• **Document extract**:
===

Fantastic pics. You’re bringing back so many memories for me. I often used to spend time in the City on the weekends as a refuge from the madness of London. I loved the almost complete peace and quiet compared to anyone else in London any other time of the week. You’ve reminded me how many hidden gems there are in that area.
Lovely photos – makes me yearn for some peace and quiet!
Lovely photographs – very tranquil – want to go there and see the gardens soon. Thank you for reminding me.
Lovely post and beautiful photographs. London has the best inner-city churchyards – there is one over near Old Street that I loved visiting at lunch times. X
Lovely! I usually visit London every year and the City Churches are my favourite! I too lonve wandering around The City on Sunday when the streets are empty. I have visited most city churches but may have missed a couple you mention here – something I will be sure to correct when I come to London this October! Thanks for adding even more anticipation for my upcoming trip!
Amazing, so glad I stumbled across your post. I live just on the edge of The City and have never explored any of these beautiful churchyards. Now I will…
These churchyards look very serene. small oasis’ amongst the roar of city life.
I have to thank Carole Blake for tweeting about this – I loved finding places like this when I was a student in London. You made me feel homesick yet again!
Thanks so much for this post. My memories of the city are of the post- war period, the early to mid-’50s, rather than the immediate aftermath. My memories are of a stricken landscape in which buddleia thrived amongst the rubble. The tranquil beauty of these churchyards is something to cherish.
I once visited St Michael Paternoster Royal — a challenge to find in the warren of small streets — to see its modern stained glass window of Dick Whittington and his cat,
Your photographs are absolutely beautiful and I have taken the liberty of referring to your site in my blog in which I am exploring London with Bradshaw’s Hand Book to London. The link is in association with St Dunstan’s in the East, which was beautiful even in the depths of winter.
Thank you so much for posting these wonderful images have visited London many times and have never visited these places Must remedy that very soon
Dear GA,
I love your photos. I miss London.
Lesley
Your photos are so wonderful… I have lived in Michigan and traveled around quite a bit. If there are gardens like these here I have never found them. You are lucky to have the combination of old and new plants, old stone churches and paths…. really so beautiful.

===

• **Provided data**:
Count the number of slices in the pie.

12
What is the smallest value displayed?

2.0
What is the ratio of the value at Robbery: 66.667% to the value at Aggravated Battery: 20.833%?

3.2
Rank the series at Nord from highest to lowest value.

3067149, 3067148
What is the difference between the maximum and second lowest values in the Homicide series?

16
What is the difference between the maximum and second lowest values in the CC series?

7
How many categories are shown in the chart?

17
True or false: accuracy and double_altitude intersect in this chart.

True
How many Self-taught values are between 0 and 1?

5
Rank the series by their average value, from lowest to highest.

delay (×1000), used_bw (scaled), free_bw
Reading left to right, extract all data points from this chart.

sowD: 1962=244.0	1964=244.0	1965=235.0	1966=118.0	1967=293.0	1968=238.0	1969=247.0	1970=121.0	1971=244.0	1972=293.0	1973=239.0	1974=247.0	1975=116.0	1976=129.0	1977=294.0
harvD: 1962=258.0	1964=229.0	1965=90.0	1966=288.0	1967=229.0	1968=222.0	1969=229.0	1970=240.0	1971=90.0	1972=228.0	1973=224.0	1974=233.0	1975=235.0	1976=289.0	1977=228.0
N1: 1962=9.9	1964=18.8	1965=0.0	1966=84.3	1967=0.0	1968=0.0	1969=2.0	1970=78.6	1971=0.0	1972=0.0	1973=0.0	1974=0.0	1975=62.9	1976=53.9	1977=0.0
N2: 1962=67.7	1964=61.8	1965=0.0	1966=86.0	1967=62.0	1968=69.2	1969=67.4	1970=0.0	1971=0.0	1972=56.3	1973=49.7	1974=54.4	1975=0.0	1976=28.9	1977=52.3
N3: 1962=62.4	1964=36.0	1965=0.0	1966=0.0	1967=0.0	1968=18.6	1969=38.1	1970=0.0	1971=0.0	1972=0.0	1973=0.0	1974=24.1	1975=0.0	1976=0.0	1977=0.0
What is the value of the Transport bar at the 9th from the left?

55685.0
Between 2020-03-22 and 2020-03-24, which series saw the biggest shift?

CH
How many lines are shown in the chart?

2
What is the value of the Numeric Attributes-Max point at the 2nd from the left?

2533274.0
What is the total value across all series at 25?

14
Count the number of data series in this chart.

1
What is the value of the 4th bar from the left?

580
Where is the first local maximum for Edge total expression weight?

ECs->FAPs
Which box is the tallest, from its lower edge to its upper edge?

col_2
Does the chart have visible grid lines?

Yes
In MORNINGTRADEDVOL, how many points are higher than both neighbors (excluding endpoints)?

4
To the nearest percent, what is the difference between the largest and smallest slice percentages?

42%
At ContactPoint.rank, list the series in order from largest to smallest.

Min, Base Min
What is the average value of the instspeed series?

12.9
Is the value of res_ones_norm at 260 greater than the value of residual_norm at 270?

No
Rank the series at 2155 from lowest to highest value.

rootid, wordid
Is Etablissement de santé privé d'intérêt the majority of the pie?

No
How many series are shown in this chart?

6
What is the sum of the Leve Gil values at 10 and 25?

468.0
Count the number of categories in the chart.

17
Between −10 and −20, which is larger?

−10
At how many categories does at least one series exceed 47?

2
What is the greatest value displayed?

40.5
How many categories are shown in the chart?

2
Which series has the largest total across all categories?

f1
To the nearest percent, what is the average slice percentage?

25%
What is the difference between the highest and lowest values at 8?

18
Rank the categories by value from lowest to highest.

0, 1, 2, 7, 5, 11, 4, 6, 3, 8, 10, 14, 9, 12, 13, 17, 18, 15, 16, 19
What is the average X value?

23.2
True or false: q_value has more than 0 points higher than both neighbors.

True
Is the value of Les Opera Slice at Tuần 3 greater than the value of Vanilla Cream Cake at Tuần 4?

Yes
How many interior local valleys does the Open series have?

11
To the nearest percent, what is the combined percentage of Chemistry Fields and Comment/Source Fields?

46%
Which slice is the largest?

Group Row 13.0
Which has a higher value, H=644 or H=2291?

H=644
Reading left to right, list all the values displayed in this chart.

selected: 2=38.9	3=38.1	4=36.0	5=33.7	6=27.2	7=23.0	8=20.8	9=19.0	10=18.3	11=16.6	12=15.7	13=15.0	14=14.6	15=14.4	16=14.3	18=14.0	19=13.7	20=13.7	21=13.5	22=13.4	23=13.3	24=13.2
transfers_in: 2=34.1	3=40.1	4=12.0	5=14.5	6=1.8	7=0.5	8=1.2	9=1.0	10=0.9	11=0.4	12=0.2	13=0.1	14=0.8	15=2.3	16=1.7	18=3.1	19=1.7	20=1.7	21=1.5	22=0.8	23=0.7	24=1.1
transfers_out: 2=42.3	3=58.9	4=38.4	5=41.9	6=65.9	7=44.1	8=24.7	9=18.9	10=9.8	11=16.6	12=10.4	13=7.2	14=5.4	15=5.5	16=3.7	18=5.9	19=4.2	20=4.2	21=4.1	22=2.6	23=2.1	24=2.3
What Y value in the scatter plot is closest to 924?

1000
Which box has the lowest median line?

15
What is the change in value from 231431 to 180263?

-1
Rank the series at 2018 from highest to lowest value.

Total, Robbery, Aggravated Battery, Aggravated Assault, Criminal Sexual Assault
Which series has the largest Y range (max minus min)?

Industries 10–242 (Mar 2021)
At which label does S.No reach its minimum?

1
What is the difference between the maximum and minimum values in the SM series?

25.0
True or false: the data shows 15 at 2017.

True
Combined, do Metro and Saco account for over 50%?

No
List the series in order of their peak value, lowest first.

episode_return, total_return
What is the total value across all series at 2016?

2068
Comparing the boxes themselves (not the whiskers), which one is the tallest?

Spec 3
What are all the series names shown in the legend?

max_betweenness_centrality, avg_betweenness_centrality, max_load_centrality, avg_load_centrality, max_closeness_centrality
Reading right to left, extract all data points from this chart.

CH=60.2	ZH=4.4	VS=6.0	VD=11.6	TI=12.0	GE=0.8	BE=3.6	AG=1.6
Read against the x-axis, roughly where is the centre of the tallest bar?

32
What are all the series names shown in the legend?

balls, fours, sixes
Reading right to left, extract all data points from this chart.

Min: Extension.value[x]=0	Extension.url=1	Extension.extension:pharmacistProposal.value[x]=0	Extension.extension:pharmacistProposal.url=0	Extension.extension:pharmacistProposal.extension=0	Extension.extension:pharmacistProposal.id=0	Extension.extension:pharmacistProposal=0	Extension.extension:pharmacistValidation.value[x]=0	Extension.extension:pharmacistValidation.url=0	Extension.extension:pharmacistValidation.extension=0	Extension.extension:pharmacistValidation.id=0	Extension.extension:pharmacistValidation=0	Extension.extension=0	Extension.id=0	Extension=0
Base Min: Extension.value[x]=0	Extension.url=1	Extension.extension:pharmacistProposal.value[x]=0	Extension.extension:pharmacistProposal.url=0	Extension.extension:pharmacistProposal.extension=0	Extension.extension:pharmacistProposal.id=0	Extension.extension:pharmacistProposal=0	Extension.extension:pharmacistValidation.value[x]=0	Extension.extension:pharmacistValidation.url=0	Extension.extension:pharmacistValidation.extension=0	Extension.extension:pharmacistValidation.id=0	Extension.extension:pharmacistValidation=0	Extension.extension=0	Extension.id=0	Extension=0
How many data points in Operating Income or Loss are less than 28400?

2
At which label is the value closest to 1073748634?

===

• **Exercises**:
(1) In the churchyard comments, which book is one commenter using to explore London?
(2) Copy word for word the passage of the churchyard comments starting with "Thanks so much" and going on through "something to cherish.".
The listing comes from a separate source, not from the churchyard comments.

• **Activity answers**:
(1) Bradshaw's Hand Book to London.

(2)
Thanks so much for this post. My memories of the city are of the post- war period, the early to mid-’50s, rather than the immediate aftermath. My memories are of a stricken landscape in which buddleia thrived amongst the rubble. The tranquil beauty of these churchyards is something to cherish.